**** THE DATA
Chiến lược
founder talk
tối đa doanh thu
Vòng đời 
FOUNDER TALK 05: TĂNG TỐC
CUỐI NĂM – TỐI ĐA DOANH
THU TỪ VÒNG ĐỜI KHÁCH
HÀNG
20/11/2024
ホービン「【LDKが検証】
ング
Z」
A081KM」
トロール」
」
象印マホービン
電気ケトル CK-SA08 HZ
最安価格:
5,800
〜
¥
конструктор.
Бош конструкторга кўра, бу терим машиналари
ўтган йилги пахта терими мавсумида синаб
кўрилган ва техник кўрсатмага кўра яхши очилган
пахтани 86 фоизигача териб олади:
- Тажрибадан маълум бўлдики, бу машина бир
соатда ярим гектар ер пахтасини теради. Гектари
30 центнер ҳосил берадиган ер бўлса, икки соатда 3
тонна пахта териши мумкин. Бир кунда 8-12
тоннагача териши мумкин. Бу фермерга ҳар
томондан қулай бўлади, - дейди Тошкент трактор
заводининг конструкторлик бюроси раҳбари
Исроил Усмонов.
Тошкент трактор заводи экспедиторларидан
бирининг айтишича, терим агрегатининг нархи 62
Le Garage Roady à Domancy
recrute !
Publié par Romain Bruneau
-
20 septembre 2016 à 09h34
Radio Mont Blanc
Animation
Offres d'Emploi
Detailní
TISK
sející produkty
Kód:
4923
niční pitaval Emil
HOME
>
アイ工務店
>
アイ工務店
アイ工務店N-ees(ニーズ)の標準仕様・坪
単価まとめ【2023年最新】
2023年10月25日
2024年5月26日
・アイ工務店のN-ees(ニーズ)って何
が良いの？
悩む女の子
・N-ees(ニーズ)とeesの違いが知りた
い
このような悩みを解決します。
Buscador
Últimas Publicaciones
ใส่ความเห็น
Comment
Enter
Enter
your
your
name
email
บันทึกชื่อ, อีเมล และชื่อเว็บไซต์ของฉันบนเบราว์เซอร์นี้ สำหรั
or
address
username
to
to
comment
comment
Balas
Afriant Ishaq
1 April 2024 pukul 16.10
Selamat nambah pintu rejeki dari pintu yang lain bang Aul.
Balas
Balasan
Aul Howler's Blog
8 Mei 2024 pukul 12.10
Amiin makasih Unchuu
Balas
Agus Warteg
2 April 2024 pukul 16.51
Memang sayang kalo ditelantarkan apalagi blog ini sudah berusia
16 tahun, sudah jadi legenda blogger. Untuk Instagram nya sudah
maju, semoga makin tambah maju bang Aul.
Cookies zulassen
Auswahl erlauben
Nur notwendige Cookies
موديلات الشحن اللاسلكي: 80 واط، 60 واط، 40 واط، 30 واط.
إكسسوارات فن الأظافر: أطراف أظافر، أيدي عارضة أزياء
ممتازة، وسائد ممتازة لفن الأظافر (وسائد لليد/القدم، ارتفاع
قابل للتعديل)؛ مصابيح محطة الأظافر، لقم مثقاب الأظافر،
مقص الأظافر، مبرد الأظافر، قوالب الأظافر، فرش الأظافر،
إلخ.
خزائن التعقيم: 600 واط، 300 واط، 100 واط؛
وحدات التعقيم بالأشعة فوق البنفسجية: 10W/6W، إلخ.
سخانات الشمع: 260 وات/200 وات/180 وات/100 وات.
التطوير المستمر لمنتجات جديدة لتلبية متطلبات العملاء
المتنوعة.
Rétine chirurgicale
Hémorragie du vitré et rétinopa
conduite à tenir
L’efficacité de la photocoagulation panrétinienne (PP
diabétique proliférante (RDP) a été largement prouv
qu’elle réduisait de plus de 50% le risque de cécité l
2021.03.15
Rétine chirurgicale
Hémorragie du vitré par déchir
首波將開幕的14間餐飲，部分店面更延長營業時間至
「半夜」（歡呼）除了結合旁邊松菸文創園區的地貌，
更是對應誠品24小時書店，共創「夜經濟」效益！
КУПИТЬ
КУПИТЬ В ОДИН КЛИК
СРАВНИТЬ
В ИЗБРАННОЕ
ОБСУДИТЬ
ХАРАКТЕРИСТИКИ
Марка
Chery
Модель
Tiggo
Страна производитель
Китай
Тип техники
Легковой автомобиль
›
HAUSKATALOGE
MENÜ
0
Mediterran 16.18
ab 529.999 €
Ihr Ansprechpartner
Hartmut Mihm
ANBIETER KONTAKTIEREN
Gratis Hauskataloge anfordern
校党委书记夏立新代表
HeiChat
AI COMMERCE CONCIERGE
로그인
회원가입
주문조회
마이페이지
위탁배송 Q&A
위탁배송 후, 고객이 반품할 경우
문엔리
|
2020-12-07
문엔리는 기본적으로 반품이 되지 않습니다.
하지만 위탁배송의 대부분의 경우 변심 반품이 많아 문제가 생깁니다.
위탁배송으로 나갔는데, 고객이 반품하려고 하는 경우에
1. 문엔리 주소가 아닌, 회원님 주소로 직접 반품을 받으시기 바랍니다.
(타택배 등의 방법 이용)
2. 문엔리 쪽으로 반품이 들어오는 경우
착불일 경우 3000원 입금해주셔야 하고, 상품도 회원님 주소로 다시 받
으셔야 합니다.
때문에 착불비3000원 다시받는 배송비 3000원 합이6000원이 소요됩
********
# [PROBLEM DETAILS]
Reproduce every line of the data above verbatim and in its original order.

# [ANSWER SECTION]
Chiến lược
founder talk
tối đa doanh thu
Vòng đời 
FOUNDER TALK 05: TĂNG TỐC
CUỐI NĂM – TỐI ĐA DOANH
THU TỪ VÒNG ĐỜI KHÁCH
HÀNG
20/11/2024
ホービン「【LDKが検証】
ング
Z」
A081KM」
トロール」
」
象印マホービン
電気ケトル CK-SA08 HZ
最安価格:
5,800
〜
¥
конструктор.
Бош конструкторга кўра, бу терим машиналари
ўтган йилги пахта терими мавсумида синаб
кўрилган ва техник кўрсатмага кўра яхши очилган
пахтани 86 фоизигача териб олади:
- Тажрибадан маълум бўлдики, бу машина бир
соатда ярим гектар ер пахтасини теради. Гектари
30 центнер ҳосил берадиган ер бўлса, икки соатда 3
тонна пахта териши мумкин. Бир кунда 8-12
тоннагача териши мумкин. Бу фермерга ҳар
томондан қулай бўлади, - дейди Тошкент трактор
заводининг конструкторлик бюроси раҳбари
Исроил Усмонов.
Тошкент трактор заводи экспедиторларидан
бирининг айтишича, терим агрегатининг нархи 62
Le Garage Roady à Domancy
recrute !
Publié par Romain Bruneau
-
20 septembre 2016 à 09h34
Radio Mont Blanc
Animation
Offres d'Emploi
Detailní
TISK
sející produkty
Kód:
4923
niční pitaval Emil
HOME
>
アイ工務店
>
アイ工務店
アイ工務店N-ees(ニーズ)の標準仕様・坪
単価まとめ【2023年最新】
2023年10月25日
2024年5月26日
・アイ工務店のN-ees(ニーズ)って何
が良いの？
悩む女の子
・N-ees(ニーズ)とeesの違いが知りた
い
このような悩みを解決します。
Buscador
Últimas Publicaciones
ใส่ความเห็น
Comment
Enter
Enter
your
your
name
email
บันทึกชื่อ, อีเมล และชื่อเว็บไซต์ของฉันบนเบราว์เซอร์นี้ สำหรั
or
address
username
to
to
comment
comment
Balas
Afriant Ishaq
1 April 2024 pukul 16.10
Selamat nambah pintu rejeki dari pintu yang lain bang Aul.
Balas
Balasan
Aul Howler's Blog
8 Mei 2024 pukul 12.10
Amiin makasih Unchuu
Balas
Agus Warteg
2 April 2024 pukul 16.51
Memang sayang kalo ditelantarkan apalagi blog ini sudah berusia
16 tahun, sudah jadi legenda blogger. Untuk Instagram nya sudah
maju, semoga makin tambah maju bang Aul.
Cookies zulassen
Auswahl erlauben
Nur notwendige Cookies
موديلات الشحن اللاسلكي: 80 واط، 60 واط، 40 واط، 30 واط.
إكسسوارات فن الأظافر: أطراف أظافر، أيدي عارضة أزياء
ممتازة، وسائد ممتازة لفن الأظافر (وسائد لليد/القدم، ارتفاع
قابل للتعديل)؛ مصابيح محطة الأظافر، لقم مثقاب الأظافر،
مقص الأظافر، مبرد الأظافر، قوالب الأظافر، فرش الأظافر،
إلخ.
خزائن التعقيم: 600 واط، 300 واط، 100 واط؛
وحدات التعقيم بالأشعة فوق البنفسجية: 10W/6W، إلخ.
سخانات الشمع: 260 وات/200 وات/180 وات/100 وات.
التطوير المستمر لمنتجات جديدة لتلبية متطلبات العملاء
المتنوعة.
Rétine chirurgicale
Hémorragie du vitré et rétinopa
conduite à tenir
L’efficacité de la photocoagulation panrétinienne (PP
diabétique proliférante (RDP) a été largement prouv
qu’elle réduisait de plus de 50% le risque de cécité l
2021.03.15
Rétine chirurgicale
Hémorragie du vitré par déchir
首波將開幕的14間餐飲，部分店面更延長營業時間至
「半夜」（歡呼）除了結合旁邊松菸文創園區的地貌，
更是對應誠品24小時書店，共創「夜經濟」效益！
КУПИТЬ
КУПИТЬ В ОДИН КЛИК
СРАВНИТЬ
В ИЗБРАННОЕ
ОБСУДИТЬ
ХАРАКТЕРИСТИКИ
Марка
Chery
Модель
Tiggo
Страна производитель
Китай
Тип техники
Легковой автомобиль
›
HAUSKATALOGE
MENÜ
0
Mediterran 16.18
ab 529.999 €
Ihr Ansprechpartner
Hartmut Mihm
ANBIETER KONTAKTIEREN
Gratis Hauskataloge anfordern
校党委书记夏立新代表
HeiChat
AI COMMERCE CONCIERGE
로그인
회원가입
주문조회
마이페이지
위탁배송 Q&A
위탁배송 후, 고객이 반품할 경우
문엔리
|
2020-12-07
문엔리는 기본적으로 반품이 되지 않습니다.
하지만 위탁배송의 대부분의 경우 변심 반품이 많아 문제가 생깁니다.
위탁배송으로 나갔는데, 고객이 반품하려고 하는 경우에
1. 문엔리 주소가 아닌, 회원님 주소로 직접 반품을 받으시기 바랍니다.
(타택배 등의 방법 이용)
2. 문엔리 쪽으로 반품이 들어오는 경우
착불일 경우 3000원 입금해주셔야 하고, 상품도 회원님 주소로 다시 받
으셔야 합니다.
때문에 착불비3000원 다시받는 배송비 3000원 합이6000원이 소요됩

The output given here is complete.